Non-Violence Festival attendees discuss peaceful protesting

Peace and love was the message on July 10 for the sixth annual Non-Violence Festival in Victoria Park.

The event, held on the island in the park, featured local musicians, speakers and a small market. Attendees enjoyed the events at a leisurely pace, playing frisbee or lounging on the grass.

Matt Albrecht, an organizer of the event was happy with the turnout, saying the festival’s attendance is growing larger every year.

“We’re interested in raising awareness about the power of non-violence and helping non-violence become a part of the social consciousness,” Albrecht said.

Although the event’s speakers and musicians talked about peace and love, highlighting peaceful forms of protest and giving back to the community through their messages, many participants still had a difficult time describing what non-violence means.

“It’s hard for sure,” said one of the market vendors Kalen Pilkington. “Non-violence is peaceful. It’s coming together as a group of people to show support for a positive cause.”

Kat Wombwell was one of three speakers representing the group AW@L, a political action group that had a strong presence at the G20 protests in late June.
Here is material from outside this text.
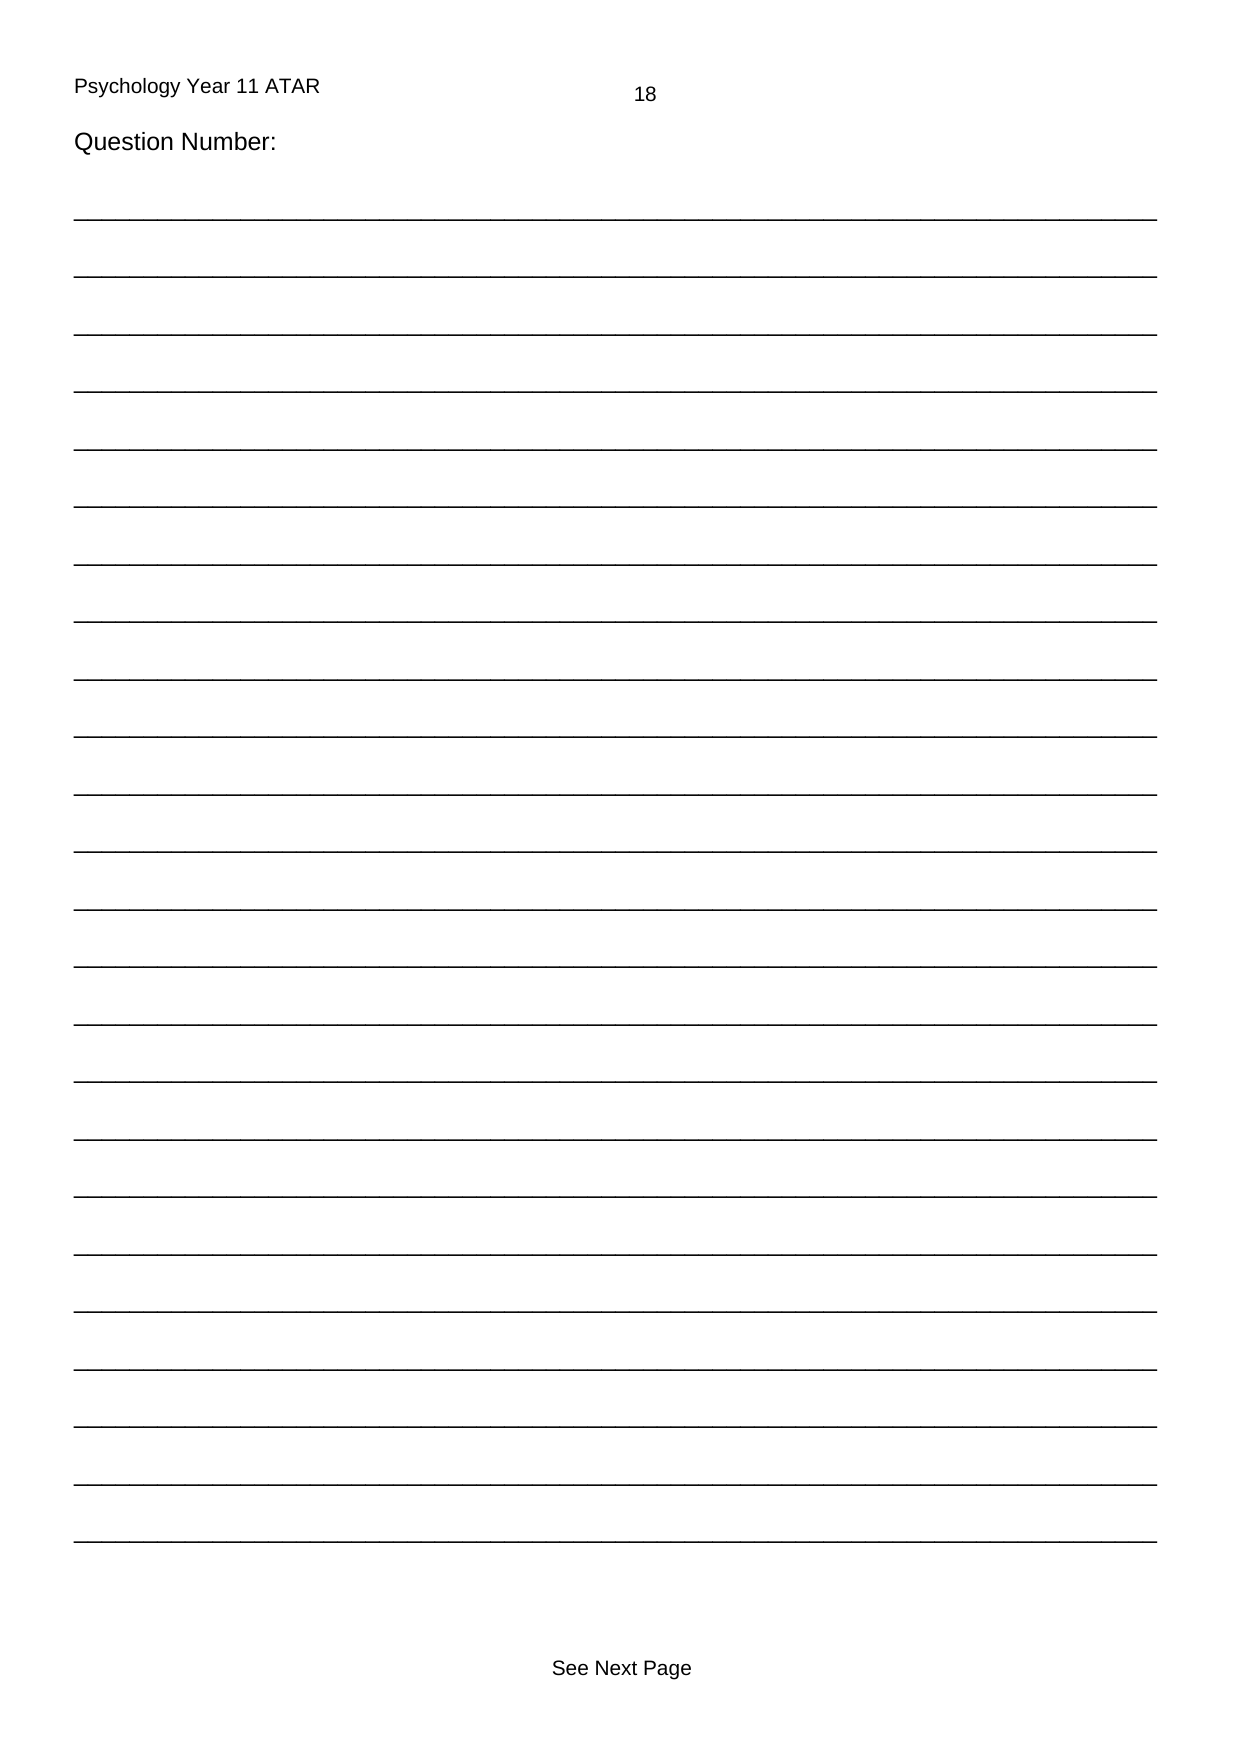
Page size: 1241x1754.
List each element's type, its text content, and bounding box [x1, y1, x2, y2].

text ________________________________________________________________________________________________________________________________________________________________________________________________________________________________________________________________________________________________________________________________________________________________________________________________________________________________________________________________________________________________________________________________________________________________________________________________________________________________________________________________________________________________________________________________________________________________________________________________________________________________________________________________________________________________________________________________________________________________________________________________________________________________________________________________________________________________________________________________________________________________________________________________________________________________________________________________________________________________________________________________________________________________________________________________________________________________________________________________________________________________________________________________________________________________________________________________________________________________________________________________________________________________________________________________________________________________________________________________________________________________________________________________________________________________________________________________________________ [74, 193, 1169, 1544]
text Question Number: [74, 127, 1169, 155]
Wombwell spoke to participants about her experiences at the G20.

“It was one of the most beautiful and one of the most traumatizing events of my life,” she said.

As one of the many protesters jailed for their participation in the G20 demonstrations, Wombwell explained that the rioting protesters in Toronto were exercising their right to peaceful protest in a way that made sense to them.

“Windows are not people,” she said. “It’s one thing to smash windows and another thing for police officers to break down protester’s bodies.”

Albrecht hoped the message participants took away from the festival was one of tolerance and acceptance.

“Non-violence is a way of being in the world where you treat the other the way you want to be treated,” he said.

The organizers of the festival will be holding the fourth annual human peace sign gathering on Sept. 21, the International Day of Peace. Participants will meet at the Victoria Park clock tower and form a peace sign with their bodies.

The human peace sign started as a protest against the war in Iraq, but has become an annual demonstration in favour of world peace.

“We need to get the message out because the world is completely crazy,” Albrecht said.